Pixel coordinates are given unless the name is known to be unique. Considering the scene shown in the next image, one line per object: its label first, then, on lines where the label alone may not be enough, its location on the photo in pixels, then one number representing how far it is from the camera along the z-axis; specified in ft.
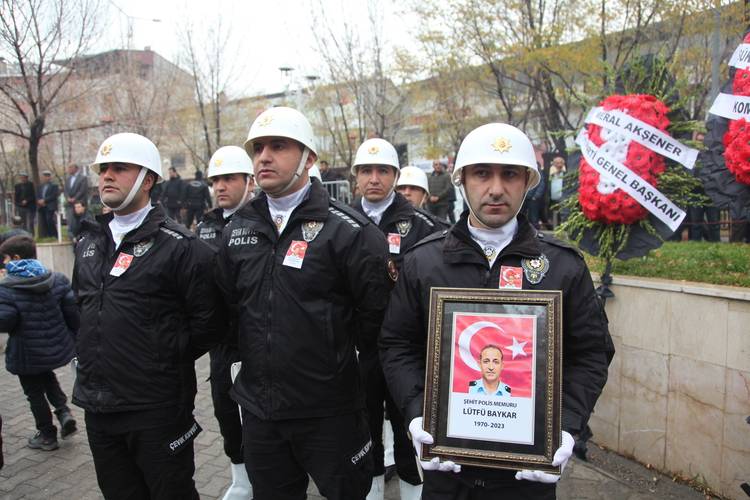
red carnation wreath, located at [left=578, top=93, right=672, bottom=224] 14.76
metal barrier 53.52
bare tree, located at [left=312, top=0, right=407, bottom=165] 55.88
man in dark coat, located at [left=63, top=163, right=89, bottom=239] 48.14
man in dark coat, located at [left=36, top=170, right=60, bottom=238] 49.01
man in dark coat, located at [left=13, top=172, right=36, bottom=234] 51.67
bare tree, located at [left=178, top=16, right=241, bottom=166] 71.61
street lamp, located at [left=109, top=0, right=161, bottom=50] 61.00
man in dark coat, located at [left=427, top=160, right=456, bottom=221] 43.93
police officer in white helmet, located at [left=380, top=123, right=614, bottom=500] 8.10
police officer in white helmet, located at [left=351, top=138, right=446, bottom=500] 13.82
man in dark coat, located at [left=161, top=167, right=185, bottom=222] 53.11
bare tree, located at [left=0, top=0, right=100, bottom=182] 39.63
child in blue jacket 17.62
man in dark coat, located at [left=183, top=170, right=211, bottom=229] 53.36
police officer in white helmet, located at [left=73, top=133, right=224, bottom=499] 10.72
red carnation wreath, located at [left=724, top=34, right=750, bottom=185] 11.53
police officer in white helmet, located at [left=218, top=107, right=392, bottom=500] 9.95
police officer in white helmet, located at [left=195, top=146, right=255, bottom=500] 13.98
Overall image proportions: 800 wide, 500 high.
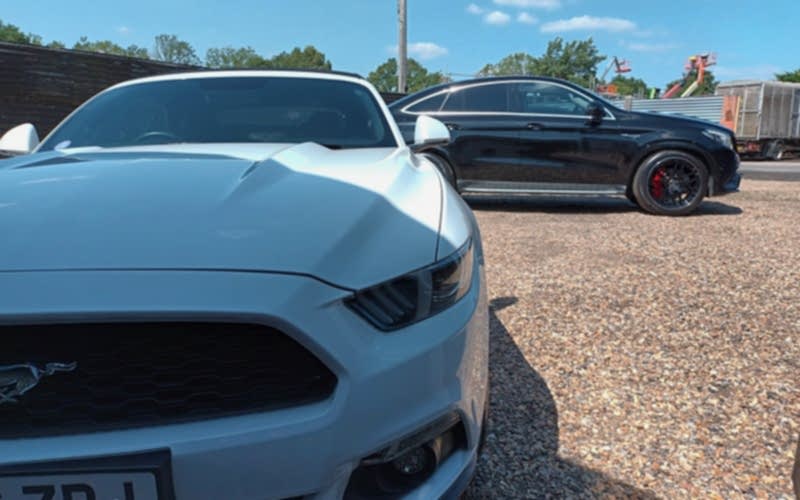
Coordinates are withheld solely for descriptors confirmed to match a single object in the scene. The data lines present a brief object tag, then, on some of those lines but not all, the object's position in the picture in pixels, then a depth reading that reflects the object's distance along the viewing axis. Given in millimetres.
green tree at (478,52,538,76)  77500
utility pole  16094
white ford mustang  991
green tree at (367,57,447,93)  74500
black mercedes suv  6270
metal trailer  19828
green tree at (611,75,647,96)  83612
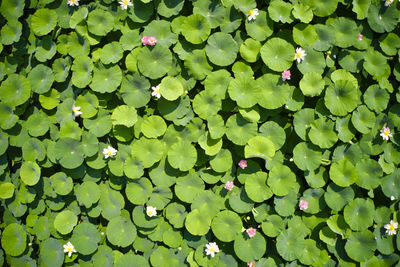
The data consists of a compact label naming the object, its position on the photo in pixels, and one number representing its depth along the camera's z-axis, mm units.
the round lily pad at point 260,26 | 2199
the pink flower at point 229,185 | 2238
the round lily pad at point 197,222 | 2248
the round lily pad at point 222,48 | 2201
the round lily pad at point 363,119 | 2246
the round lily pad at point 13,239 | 2510
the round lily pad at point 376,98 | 2264
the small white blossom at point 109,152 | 2230
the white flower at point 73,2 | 2254
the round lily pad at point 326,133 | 2221
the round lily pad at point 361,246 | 2291
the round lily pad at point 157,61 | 2199
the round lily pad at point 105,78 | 2250
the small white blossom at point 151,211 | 2244
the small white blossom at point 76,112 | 2268
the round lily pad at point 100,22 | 2240
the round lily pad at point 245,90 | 2178
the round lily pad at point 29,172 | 2375
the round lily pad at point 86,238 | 2344
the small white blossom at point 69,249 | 2355
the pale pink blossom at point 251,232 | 2227
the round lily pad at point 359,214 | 2264
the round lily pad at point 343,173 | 2217
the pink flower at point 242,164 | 2238
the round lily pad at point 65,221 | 2354
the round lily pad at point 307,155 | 2227
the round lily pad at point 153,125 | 2242
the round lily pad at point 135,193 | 2283
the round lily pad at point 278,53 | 2180
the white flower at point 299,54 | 2171
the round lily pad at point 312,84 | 2189
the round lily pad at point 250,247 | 2248
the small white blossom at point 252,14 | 2156
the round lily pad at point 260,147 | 2211
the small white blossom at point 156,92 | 2174
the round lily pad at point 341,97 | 2195
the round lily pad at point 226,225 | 2248
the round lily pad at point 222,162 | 2254
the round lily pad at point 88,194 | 2322
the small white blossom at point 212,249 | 2244
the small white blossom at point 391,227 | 2306
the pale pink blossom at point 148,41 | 2180
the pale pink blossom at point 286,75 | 2168
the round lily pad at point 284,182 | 2221
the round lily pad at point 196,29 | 2177
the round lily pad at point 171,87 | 2188
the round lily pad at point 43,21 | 2336
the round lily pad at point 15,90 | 2400
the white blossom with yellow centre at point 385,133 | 2273
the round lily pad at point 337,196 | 2260
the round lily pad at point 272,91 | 2199
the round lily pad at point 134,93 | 2236
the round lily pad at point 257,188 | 2230
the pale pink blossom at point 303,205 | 2244
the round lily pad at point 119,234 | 2328
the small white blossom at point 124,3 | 2180
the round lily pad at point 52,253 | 2396
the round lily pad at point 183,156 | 2227
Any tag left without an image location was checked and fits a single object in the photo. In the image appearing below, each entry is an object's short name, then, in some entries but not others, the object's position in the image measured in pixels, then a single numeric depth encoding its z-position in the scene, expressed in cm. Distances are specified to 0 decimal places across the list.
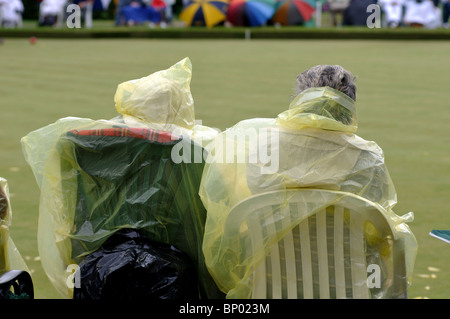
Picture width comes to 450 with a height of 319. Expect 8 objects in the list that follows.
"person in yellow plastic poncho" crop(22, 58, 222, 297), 694
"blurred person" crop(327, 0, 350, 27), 4859
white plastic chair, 575
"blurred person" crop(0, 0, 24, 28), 4959
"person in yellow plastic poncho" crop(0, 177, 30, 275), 641
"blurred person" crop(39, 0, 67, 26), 4962
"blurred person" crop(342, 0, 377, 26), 4650
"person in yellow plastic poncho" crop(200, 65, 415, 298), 585
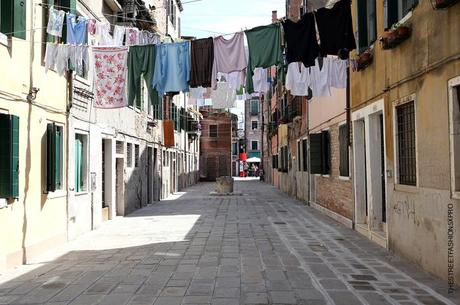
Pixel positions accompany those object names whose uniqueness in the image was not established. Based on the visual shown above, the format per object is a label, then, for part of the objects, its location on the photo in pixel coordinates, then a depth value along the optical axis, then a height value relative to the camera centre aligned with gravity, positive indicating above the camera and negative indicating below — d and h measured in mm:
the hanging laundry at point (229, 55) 9773 +2127
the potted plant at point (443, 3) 6055 +1883
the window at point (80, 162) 12008 +185
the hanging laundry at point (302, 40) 9188 +2228
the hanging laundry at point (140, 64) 10117 +2042
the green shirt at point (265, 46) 9477 +2209
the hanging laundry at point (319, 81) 10562 +1732
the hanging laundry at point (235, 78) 10227 +1777
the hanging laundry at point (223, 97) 11672 +1655
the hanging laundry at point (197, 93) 11255 +1652
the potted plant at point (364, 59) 10088 +2078
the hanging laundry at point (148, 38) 10547 +2651
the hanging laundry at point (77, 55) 9680 +2150
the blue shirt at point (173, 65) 10102 +1992
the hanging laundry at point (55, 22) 9227 +2628
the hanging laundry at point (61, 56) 9570 +2093
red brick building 50375 +2321
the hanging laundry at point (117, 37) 10352 +2618
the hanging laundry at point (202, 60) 9953 +2054
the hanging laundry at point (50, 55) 9406 +2090
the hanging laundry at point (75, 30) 9755 +2619
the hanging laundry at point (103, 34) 9841 +2592
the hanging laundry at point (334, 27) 9188 +2436
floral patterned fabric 10250 +1898
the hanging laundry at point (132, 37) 10422 +2634
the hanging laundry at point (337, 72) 10945 +1965
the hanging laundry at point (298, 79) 10555 +1775
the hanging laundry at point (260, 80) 10445 +1747
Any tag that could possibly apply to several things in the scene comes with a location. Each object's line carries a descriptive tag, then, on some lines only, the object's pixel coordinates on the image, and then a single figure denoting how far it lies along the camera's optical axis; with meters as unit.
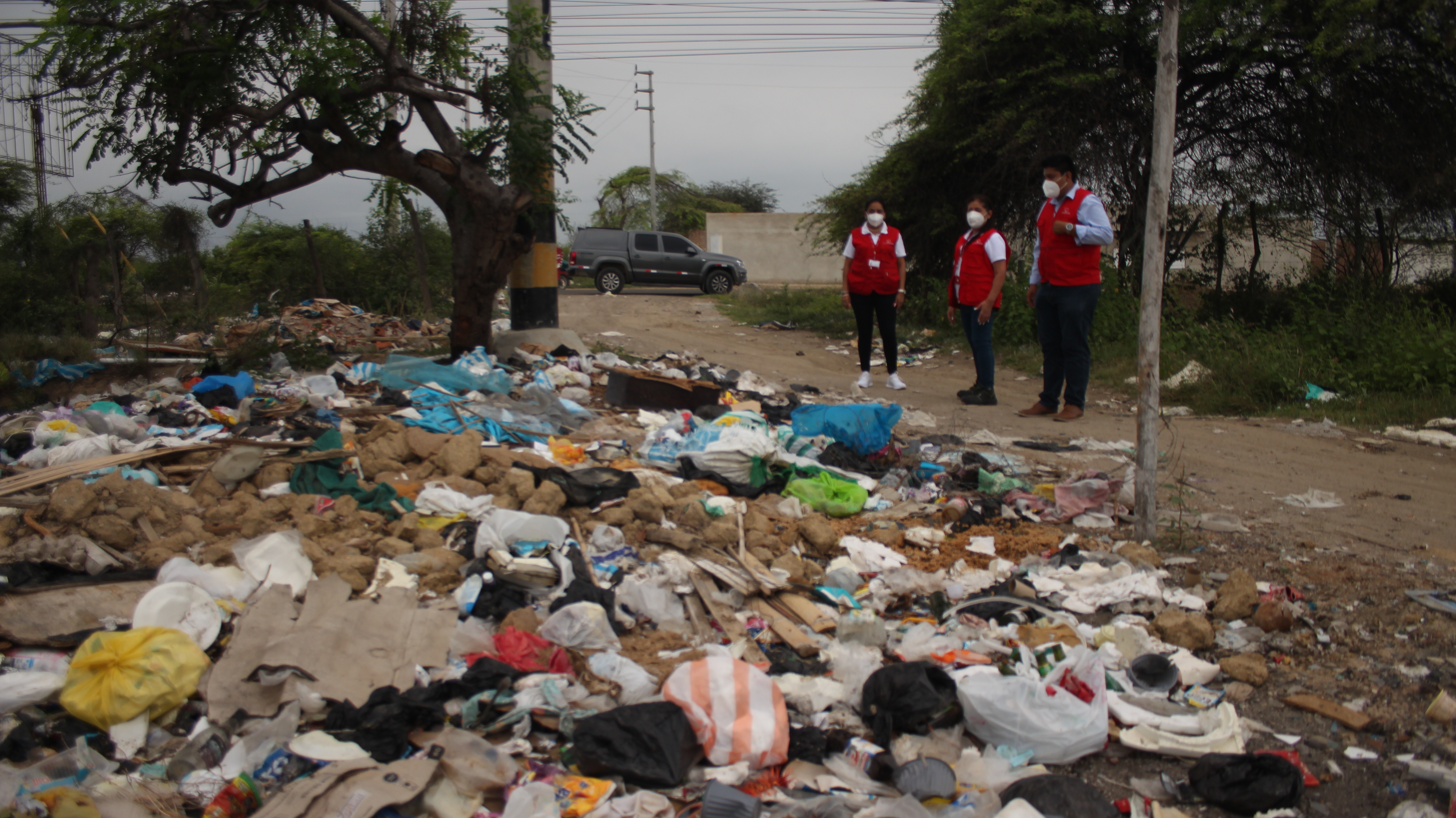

════════════════

Only the lines from the one containing "the hanging laundry at point (260, 80)" through the last line of the entries, both included, should be repeated exactly, and the pictures should be left out.

the hanging laundry at point (260, 80) 10445 +1747
Any tag that could possibly apply to several things in the scene comes with a location. Each object's line carries a descriptive tag, then, on some lines only, the object's pixel coordinates on the image, and then a single figure denoting how far it lies along the camera's optical axis; with meters as unit.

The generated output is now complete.